Key factors affecting performance of biogas latrines in urban informal areas: Case of Kampala and Nairobi, East Africa
Large scale application of biogas latrine technology in developing countries faces technical, socioeconomic and financial challenges. As a result, harnessing its full potential has not been realized. This study examined variables describing the design, construction, operation and maintenance of nineteen biogas latrines in relation to their performance in Kampala and Nairobi, based on survey and field observations. Pre-tested questionnaires were administered to users, owners and construction technicians/masons of the biogas latrines. Field observations were also undertaken to assess physical conditions of the biogas latrines. Principal component analysis was then used to establish correlation between variables of design, construction, operation and maintenance in relation to the performance of biogas latrines in terms of burning hours in a day. The design types of all the studied biogas latrine digesters were found to be of fixed dome.

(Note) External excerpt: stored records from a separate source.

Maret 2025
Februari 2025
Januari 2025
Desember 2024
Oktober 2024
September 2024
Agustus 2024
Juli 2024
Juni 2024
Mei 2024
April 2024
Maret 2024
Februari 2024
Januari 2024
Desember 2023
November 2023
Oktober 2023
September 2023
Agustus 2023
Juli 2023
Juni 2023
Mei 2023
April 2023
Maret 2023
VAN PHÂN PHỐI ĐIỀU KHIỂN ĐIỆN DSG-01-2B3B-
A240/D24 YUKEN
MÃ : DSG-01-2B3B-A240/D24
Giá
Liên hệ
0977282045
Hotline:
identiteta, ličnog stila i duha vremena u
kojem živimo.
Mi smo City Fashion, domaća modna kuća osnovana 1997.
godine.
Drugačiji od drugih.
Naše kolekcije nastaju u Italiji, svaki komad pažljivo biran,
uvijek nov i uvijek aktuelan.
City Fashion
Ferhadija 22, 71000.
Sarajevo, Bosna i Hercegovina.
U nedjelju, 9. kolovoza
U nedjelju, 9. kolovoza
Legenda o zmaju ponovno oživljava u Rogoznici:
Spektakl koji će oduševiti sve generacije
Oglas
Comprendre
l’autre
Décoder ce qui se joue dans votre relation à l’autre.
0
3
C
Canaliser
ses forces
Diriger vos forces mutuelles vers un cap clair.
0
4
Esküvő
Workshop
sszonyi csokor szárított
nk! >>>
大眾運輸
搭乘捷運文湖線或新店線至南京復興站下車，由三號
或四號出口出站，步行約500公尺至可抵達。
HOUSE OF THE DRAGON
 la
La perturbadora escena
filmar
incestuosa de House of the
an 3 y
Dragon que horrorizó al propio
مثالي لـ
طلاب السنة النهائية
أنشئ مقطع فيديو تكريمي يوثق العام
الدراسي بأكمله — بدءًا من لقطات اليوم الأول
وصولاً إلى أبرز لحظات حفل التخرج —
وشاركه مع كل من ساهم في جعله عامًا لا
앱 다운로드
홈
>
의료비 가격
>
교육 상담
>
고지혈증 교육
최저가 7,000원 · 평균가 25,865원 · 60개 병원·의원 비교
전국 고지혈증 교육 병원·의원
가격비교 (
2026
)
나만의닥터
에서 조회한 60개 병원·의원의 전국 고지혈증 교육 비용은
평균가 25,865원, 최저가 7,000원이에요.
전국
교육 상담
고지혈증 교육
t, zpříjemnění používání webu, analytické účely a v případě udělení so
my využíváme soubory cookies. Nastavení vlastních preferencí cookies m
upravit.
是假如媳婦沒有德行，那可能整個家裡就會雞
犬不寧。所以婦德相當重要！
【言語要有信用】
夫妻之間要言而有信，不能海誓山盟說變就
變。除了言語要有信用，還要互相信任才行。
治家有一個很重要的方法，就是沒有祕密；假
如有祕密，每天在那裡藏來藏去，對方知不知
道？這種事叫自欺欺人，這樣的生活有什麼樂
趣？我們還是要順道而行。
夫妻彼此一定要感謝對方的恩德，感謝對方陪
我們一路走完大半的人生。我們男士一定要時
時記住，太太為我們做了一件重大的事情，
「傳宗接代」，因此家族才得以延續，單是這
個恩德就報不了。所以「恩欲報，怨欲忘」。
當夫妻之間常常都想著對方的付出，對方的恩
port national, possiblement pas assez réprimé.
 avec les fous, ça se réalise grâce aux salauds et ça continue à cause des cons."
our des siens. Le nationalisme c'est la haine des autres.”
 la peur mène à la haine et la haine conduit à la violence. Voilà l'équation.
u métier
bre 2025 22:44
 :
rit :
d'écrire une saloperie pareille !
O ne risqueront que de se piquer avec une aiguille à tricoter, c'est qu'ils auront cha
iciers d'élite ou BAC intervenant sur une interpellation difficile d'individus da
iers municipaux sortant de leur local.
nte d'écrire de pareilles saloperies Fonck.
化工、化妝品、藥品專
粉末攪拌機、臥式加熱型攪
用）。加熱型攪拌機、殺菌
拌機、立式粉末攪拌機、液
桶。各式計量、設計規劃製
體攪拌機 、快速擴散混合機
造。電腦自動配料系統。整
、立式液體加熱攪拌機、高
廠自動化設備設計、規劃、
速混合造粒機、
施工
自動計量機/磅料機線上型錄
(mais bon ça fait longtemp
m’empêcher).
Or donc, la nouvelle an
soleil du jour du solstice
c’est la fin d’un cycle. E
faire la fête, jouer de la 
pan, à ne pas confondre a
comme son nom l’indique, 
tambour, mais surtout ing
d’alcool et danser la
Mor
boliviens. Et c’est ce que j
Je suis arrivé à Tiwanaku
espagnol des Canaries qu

Co-digestion of human excreta and cow dung increased the number of biogas burning hours in a day from 0.5 to 1.1. The findings also show that the performance of the biogas latrines was influenced by six of the variables examined describing construction, operation and maintenance: skills of masons, use of standards in construction, training of users on operation and maintenance aspects, number of users/owners and their motivation for installation of biogas plants and physical conditions of the biogas latrines. This implies that the use of skilled masons, comprehensive training of users on operation and maintenance aspects and use of cosubstrates are key variables for optimal performance of biogas latrines.
Key words: Biogas latrines, Kampala, Nairobi, performance.